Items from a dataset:
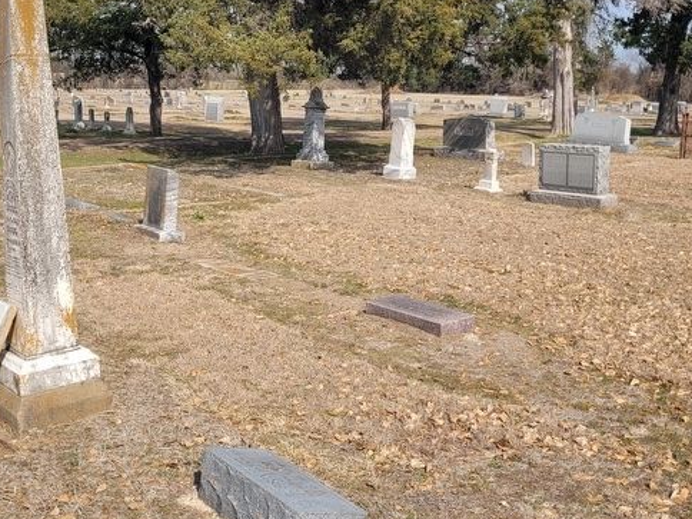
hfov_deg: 43.8
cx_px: 307
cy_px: 186
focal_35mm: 43
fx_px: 860
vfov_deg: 33.4
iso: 40
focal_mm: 5.4
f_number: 1.8
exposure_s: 1/2271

Directions for this task: Copy the data above word for word. Pictures stay out.

Problem solution:
hfov_deg: 43.8
cx_px: 307
cy_px: 186
focal_35mm: 43
fx_px: 860
vfov_deg: 33.4
iso: 40
focal_mm: 5.4
f_number: 1.8
exposure_s: 1/2271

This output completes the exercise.